Many people involved in the criminal legal system live on the economic margins. Most defendants are unable to hire their own lawyer due to indigency. In North Carolina, the average person in prison doesn’t have a high school diploma. The cost of involvement in the criminal legal system can quickly add up to thousands of dollars, but the people expected to pay these costs often don’t have the financial resources to do so. Debt that results from this involvement can be difficult or impossible for them to pay off. North Carolina law provides a number of ways for court officials to attempt to collect criminal financial obligations. One option allows judges to order some of these financial obligations converted to a civil judgment.

When a judge orders criminal financial obligations converted to a civil judgment, justice-involved people face seizure of their state tax refunds, loss of real estate or their equity in it, barriers to expunging their criminal record, and difficulty finding housing and employment. Saddling people with a civil judgment in addition to a criminal record, time in jail or prison, or other consequences of involvement with the criminal legal system can have harmful, and sometimes unanticipated, consequences.

Analyzing data from North Carolina’s Civil Case Processing System, commonly known as VCAP, this paper reveals the extent to which courts are converting criminal financial obligations to civil judgments, the impact on justice-involved people’s financial wellbeing, and how ineffective this practice is in promoting debt collection in North Carolina. The U.S. Constitution requires that courts waive criminal financial obligations when people cannot afford to pay them. Ultimately, we find that North Carolina’s law allowing courts to waive criminal financial obligations is not used as it should be, given the high percentage of indigent justice-involved individuals.

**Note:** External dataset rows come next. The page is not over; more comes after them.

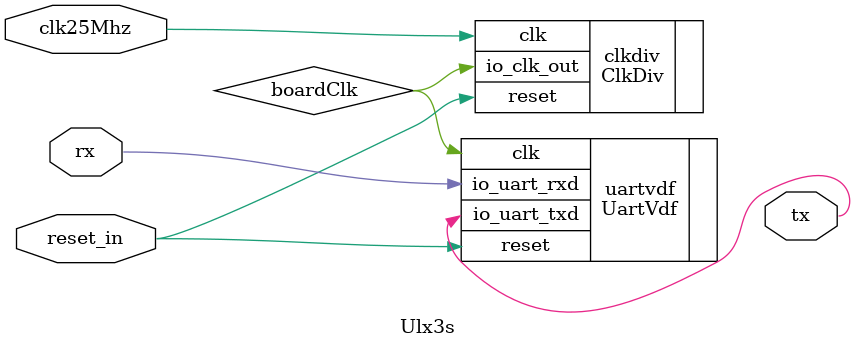
<source format=v>
module Ulx3s (reset_in,
              clk25Mhz,
              tx,
              rx);

    // Input ports
    input reset_in;
    input clk25Mhz;
    input rx;

    // Output ports
    output tx;

    // Clock generation
    wire boardClk;

    // Instantiate a PLL to make a 10Mhz clock
    ClkDiv clkdiv (.io_clk_out     (boardClk),
                   .clk            (clk25Mhz),
                   .reset          (reset_in));

    // Instantiate the blinky module generated by Spinal
    UartVdf uartvdf (.io_uart_txd        (tx),
                     .io_uart_rxd        (rx),
                     .clk                (boardClk),
                     .reset              (reset_in));
endmodule

</source>
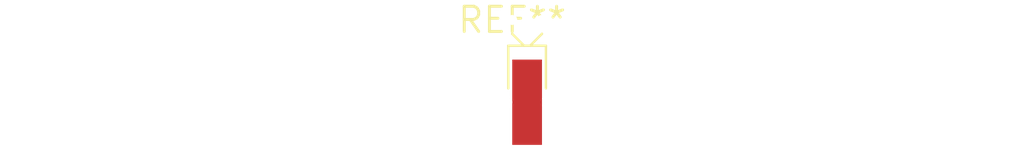
<source format=kicad_pcb>
(kicad_pcb (version 20240108) (generator pcbnew)

  (general
    (thickness 1.6)
  )

  (paper "A4")
  (layers
    (0 "F.Cu" signal)
    (31 "B.Cu" signal)
    (32 "B.Adhes" user "B.Adhesive")
    (33 "F.Adhes" user "F.Adhesive")
    (34 "B.Paste" user)
    (35 "F.Paste" user)
    (36 "B.SilkS" user "B.Silkscreen")
    (37 "F.SilkS" user "F.Silkscreen")
    (38 "B.Mask" user)
    (39 "F.Mask" user)
    (40 "Dwgs.User" user "User.Drawings")
    (41 "Cmts.User" user "User.Comments")
    (42 "Eco1.User" user "User.Eco1")
    (43 "Eco2.User" user "User.Eco2")
    (44 "Edge.Cuts" user)
    (45 "Margin" user)
    (46 "B.CrtYd" user "B.Courtyard")
    (47 "F.CrtYd" user "F.Courtyard")
    (48 "B.Fab" user)
    (49 "F.Fab" user)
    (50 "User.1" user)
    (51 "User.2" user)
    (52 "User.3" user)
    (53 "User.4" user)
    (54 "User.5" user)
    (55 "User.6" user)
    (56 "User.7" user)
    (57 "User.8" user)
    (58 "User.9" user)
  )

  (setup
    (pad_to_mask_clearance 0)
    (pcbplotparams
      (layerselection 0x00010fc_ffffffff)
      (plot_on_all_layers_selection 0x0000000_00000000)
      (disableapertmacros false)
      (usegerberextensions false)
      (usegerberattributes false)
      (usegerberadvancedattributes false)
      (creategerberjobfile false)
      (dashed_line_dash_ratio 12.000000)
      (dashed_line_gap_ratio 3.000000)
      (svgprecision 4)
      (plotframeref false)
      (viasonmask false)
      (mode 1)
      (useauxorigin false)
      (hpglpennumber 1)
      (hpglpenspeed 20)
      (hpglpendiameter 15.000000)
      (dxfpolygonmode false)
      (dxfimperialunits false)
      (dxfusepcbnewfont false)
      (psnegative false)
      (psa4output false)
      (plotreference false)
      (plotvalue false)
      (plotinvisibletext false)
      (sketchpadsonfab false)
      (subtractmaskfromsilk false)
      (outputformat 1)
      (mirror false)
      (drillshape 1)
      (scaleselection 1)
      (outputdirectory "")
    )
  )

  (net 0 "")

  (footprint "Crystal_DS10_D1.0mm_L4.3mm_Horizontal_1EP_style2" (layer "F.Cu") (at 0 0))

)

</source>
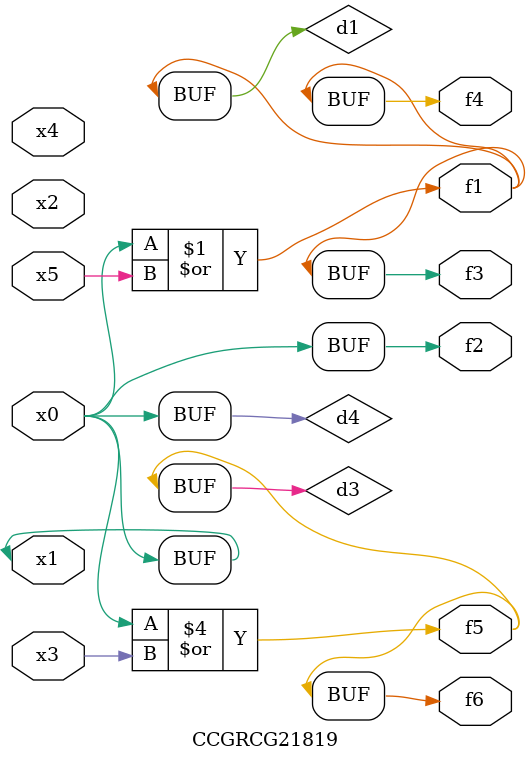
<source format=v>
module CCGRCG21819(
	input x0, x1, x2, x3, x4, x5,
	output f1, f2, f3, f4, f5, f6
);

	wire d1, d2, d3, d4;

	or (d1, x0, x5);
	xnor (d2, x1, x4);
	or (d3, x0, x3);
	buf (d4, x0, x1);
	assign f1 = d1;
	assign f2 = d4;
	assign f3 = d1;
	assign f4 = d1;
	assign f5 = d3;
	assign f6 = d3;
endmodule

</source>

Advocates may convert criminal financial obligations to civil judgments to prevent the harsh consequences of unpaid criminal debt. However, the consequences of non-payment of civil judgments can also be harsh, lasting until the amount, including interest in many instances, is paid in full. Rather than converting criminal financial obligations to civil judgments, court officials should waive or reduce criminal financial obligations when allowed by law.